Required work: Reproduce word for word the lines in the entries below that run from the line containing "Website benutzt werden." through the line containing "Schweiz, Island, Liechtenstein", including both of those lines.

Record excerpts:
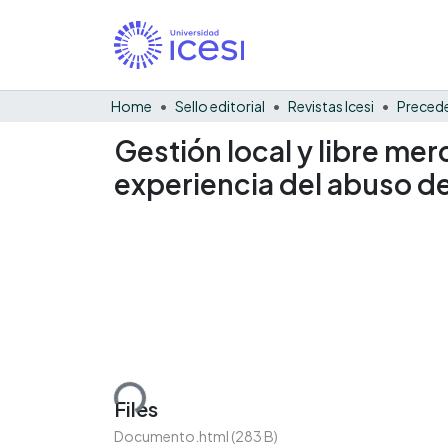
Home
Sello editorial
Revistas Icesi
Precede
Gestión local y libre mer
experiencia del abuso de
Loading...
Files
Documento.html
(283 B)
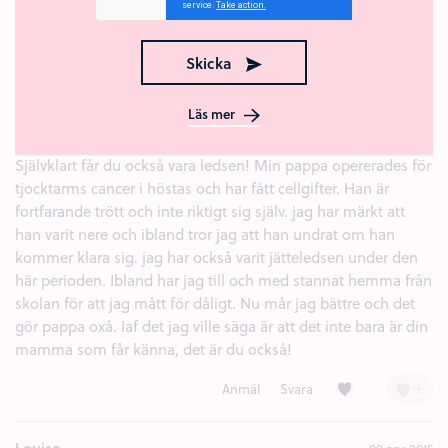
mammor. Kramar
Kärlek (1)
+
Anmäl
Svara
Skicka
Rosa
09 apr 2015
Läs mer
hej Amanda!
Självklart får du också vara ledsen! Min pappa opererades för
tjocktarms cancer i höstas och har fått cellgifter. Han är
fortfarande trött och inte riktigt sig själv. jag har märkt att
han varit nere och ibland tror jag att han undrat om han
kommer klara sig. jag har också varit jätteledsen under den
här perioden. Ibland har jag till och med stannat hemma från
skolan för att jag mått för dåligt. Nu mår jag bättre och det
gör pappa oxå. Iaf det jag ville säga är att det inte bara är din
mamma som får känna, det är du också!
Kärlek (1)
+
Anmäl
Svara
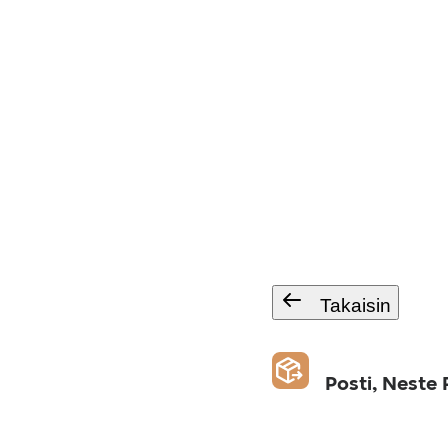
Takaisin
Posti, Neste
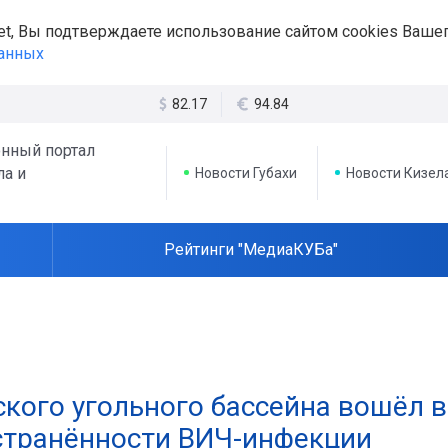
et, Вы подтверждаете использование сайтом cookies Вашег
данных
82.17
94.84
нный портал
ла и
Новости Губахи
Новости Кизел
Рейтинги "МедиаКУБа"
ского угольного бассейна вошёл в
странённости ВИЧ-инфекции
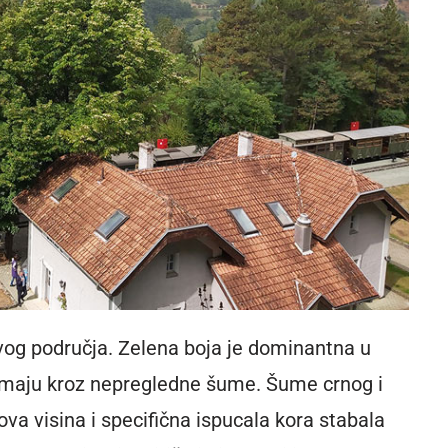
ovog područja. Zelena boja je dominantna u
maju kroz nepregledne šume. Šume crnog i
ova visina i specifična ispucala kora stabala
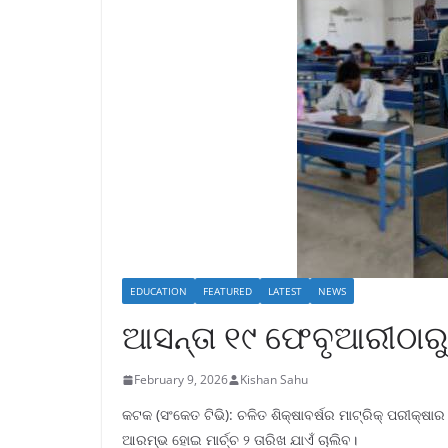
EDUCATION
FEATURED
LATEST
NEWS
ଆସନ୍ତା ୧୯ ଫେବୃଆରୀଠାରୁ
February 9, 2026
Kishan Sahu
କଟକ (ସଂକେତ ଟିଭି): ଚଳିତ ଶିକ୍ଷାବର୍ଷର ମାଟ୍ରିକ୍ ପରୀକ୍
ଆରମ୍ଭ ହୋଇ ମାର୍ଚ୍ଚ ୨ ତାରିଖ ଯାଏଁ ଚାଲିବ।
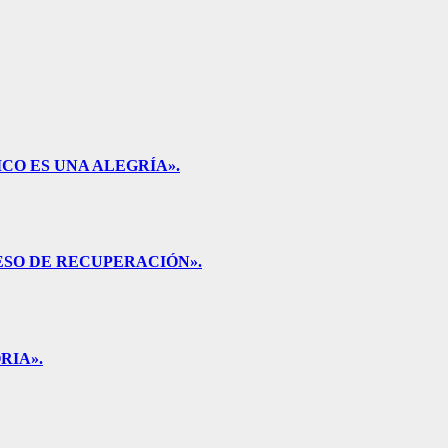
CO ES UNA ALEGRÍA».
ESO DE RECUPERACIÓN».
RIA».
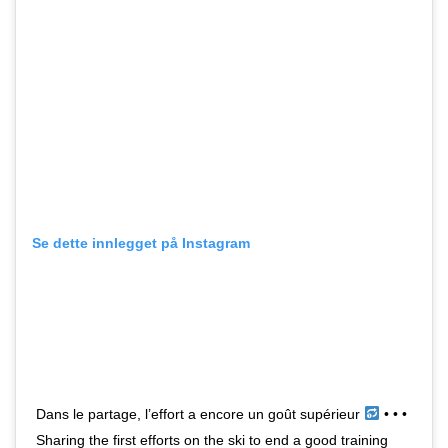
Se dette innlegget på Instagram
Dans le partage, l’effort a encore un goût supérieur
• • •
Sharing the first efforts on the ski to end a good training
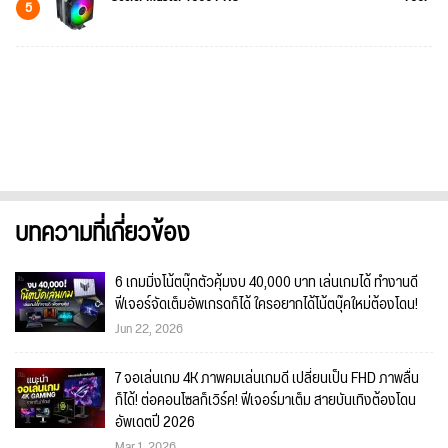
5
บทความที่เกี่ยวข้อง
6 เกมมิ่งโน้ตบุ๊กตัวคุ้มงบ 40,000 บาท เล่นเกมได้ ทำงานดี
ฟีเจอร์จัดเต็มอัพเกรดก็ได้ ใครอยากได้โน้ตบุ๊คใหม่ต้องโดน!
Jun 22, 2026
7 จอเล่นเกม 4K ภาพคมเล่นเกมดี เปลี่ยนเป็น FHD ภาพลื่น
ก็ได้! ต่อคอนโซลก็เวิร์ค! ฟีเจอร์มาเต็ม สายบันเทิงต้องโดน
อัพเดตปี 2026
Mar 1, 2026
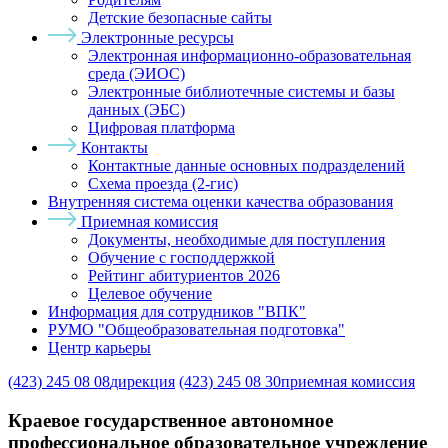
Детские безопасные сайты
Электронные ресурсы
Электронная информационно-образовательная
среда (ЭИОС)
Электронные библиотечные системы и базы
данных (ЭБС)
Цифровая платформа
Контакты
Контактные данные основных подразделений
Схема проезда (2-гис)
Внутренняя система оценки качества образования
Приемная комиссия
Документы, необходимые для поступления
Обучение с господдержкой
Рейтинг абитуриентов 2026
Целевое обучение
Информация для сотрудников "ВПК"
РУМО "Общеобразовательная подготовка"
Центр карьеры
(423) 245 08 08
дирекция
(423) 245 08 30
приемная комиссия
Краевое государственное автономное
профессиональное образовательное учреждение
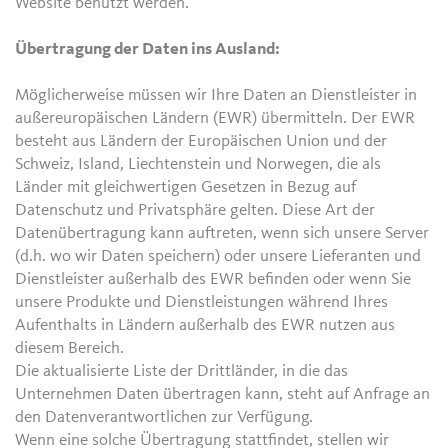
Website benutzt werden.
Übertragung der Daten ins Ausland:
Möglicherweise müssen wir Ihre Daten an Dienstleister in
außereuropäischen Ländern (EWR) übermitteln. Der EWR
besteht aus Ländern der Europäischen Union und der
Schweiz, Island, Liechtenstein und Norwegen, die als
Länder mit gleichwertigen Gesetzen in Bezug auf
Datenschutz und Privatsphäre gelten. Diese Art der
Datenübertragung kann auftreten, wenn sich unsere Server
(d.h. wo wir Daten speichern) oder unsere Lieferanten und
Dienstleister außerhalb des EWR befinden oder wenn Sie
unsere Produkte und Dienstleistungen während Ihres
Aufenthalts in Ländern außerhalb des EWR nutzen aus
diesem Bereich.
Die aktualisierte Liste der Drittländer, in die das
Unternehmen Daten übertragen kann, steht auf Anfrage an
den Datenverantwortlichen zur Verfügung.
Wenn eine solche Übertragung stattfindet, stellen wir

Answer for this exercise:
Website benutzt werden.
Übertragung der Daten ins Ausland:
Möglicherweise müssen wir Ihre Daten an Dienstleister in
außereuropäischen Ländern (EWR) übermitteln. Der EWR
besteht aus Ländern der Europäischen Union und der
Schweiz, Island, Liechtenstein und Norwegen, die als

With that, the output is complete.